---- Extract provided

Investing in Oil - 6 Things You Need to Know!
In this article you will learn:
why is oil the # 1 commodity
what does the price of oil depend on
what publications are relevant to the oil market
what is the difference between Brent and WTI crude oil
how to invest in this market in XTB
Why is oil the number 1 commodity?
Crude oil is considered the number 1 resource in the world, mainly due to the fact that it is used to produce liquid fuels, which are used to drive means of transport from water, through land to air. It is also used for the production of lubricants, paraffin, asphalt, mazout, therefore it is used for machine maintenance, road construction and as a source of thermal energy and electricity. Moreover, crude oil is used to obtain many synthetic materials.
However, the most important use of oil is energy. Currently, it accounts for about 1/3 of the world's energy supply. In addition, crude oil is the most traded commodity in the world.
Source: IEA World Energy Balance Review 2019
What does the price of oil depend on?

--------
---- Available data

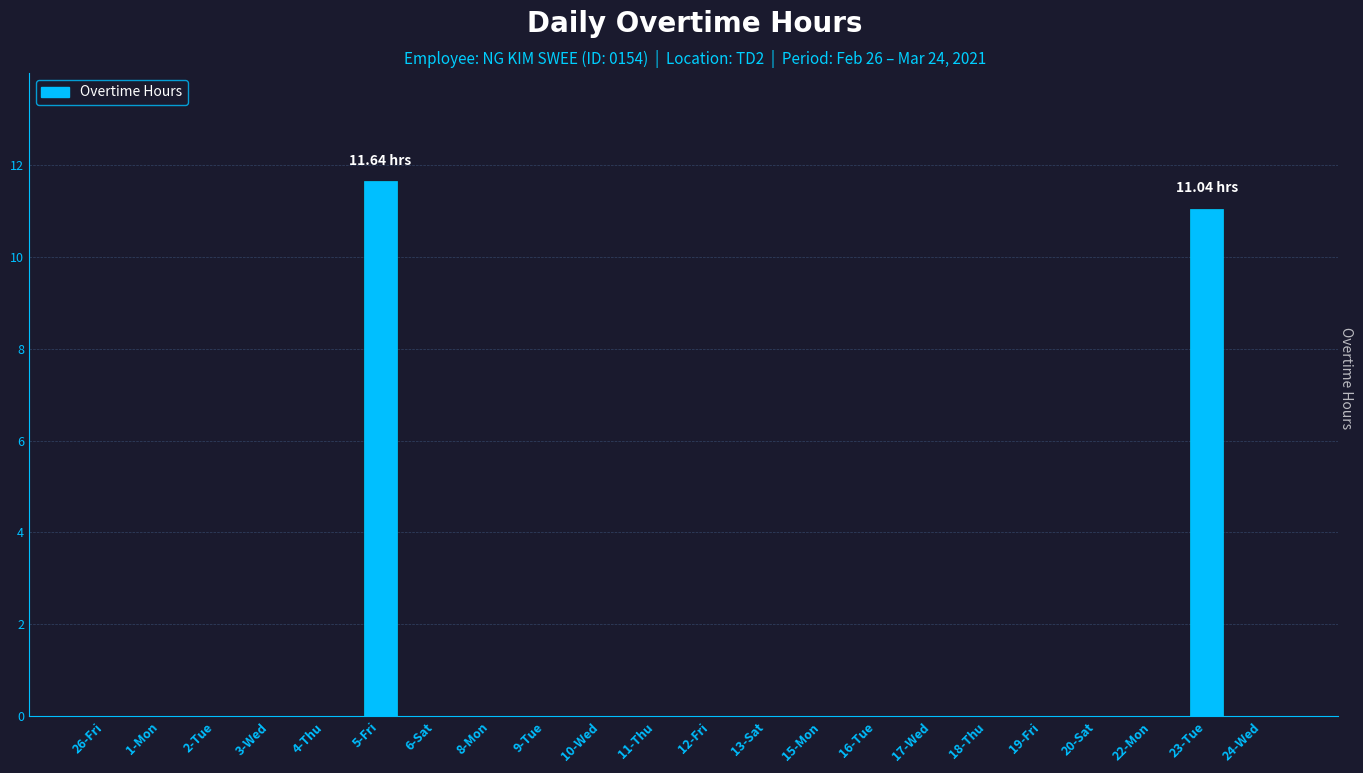

What is the sum of the values at 8-Mon and 23-Tue?

11.0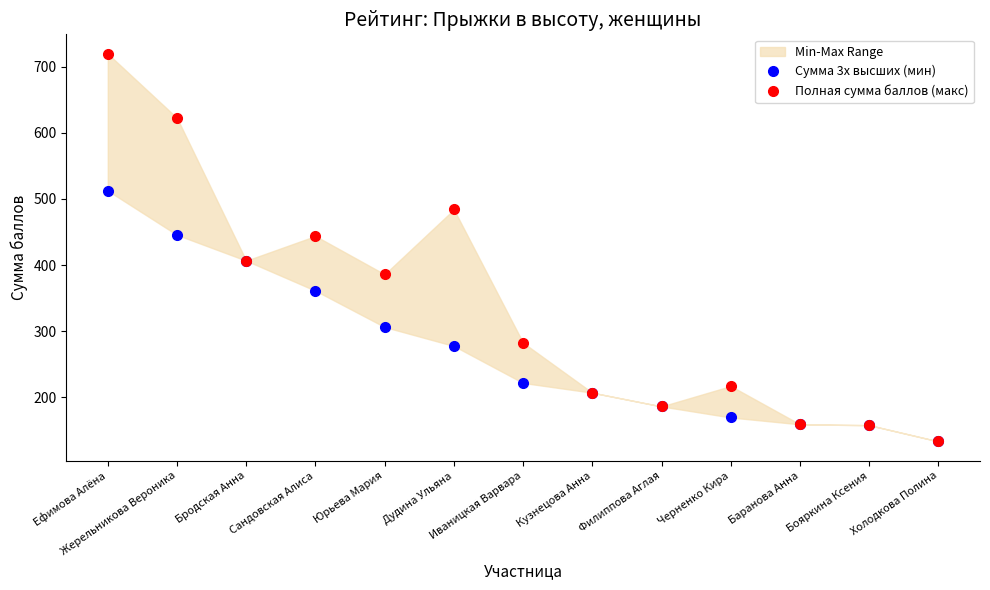

Where does the Полная сумма баллов (макс) series first go above 282?

Ефимова Алёна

--------

--- Assignment 1 ---
From the article on investing in oil above, extract the passage from "Investing in Oil" to "number 1 commodity?".
--- Assignment 2 ---
According to the article on investing in oil, what share of the world's energy supply does oil currently account for?

--- Response box 1 ---
Investing in Oil - 6 Things You Need to Know!
In this article you will learn:
why is oil the # 1 commodity
what does the price of oil depend on
what publications are relevant to the oil market
what is the difference between Brent and WTI crude oil
how to invest in this market in XTB
Why is oil the number 1 commodity?

--- Response box 2 ---
About 1/3 of the world's energy supply.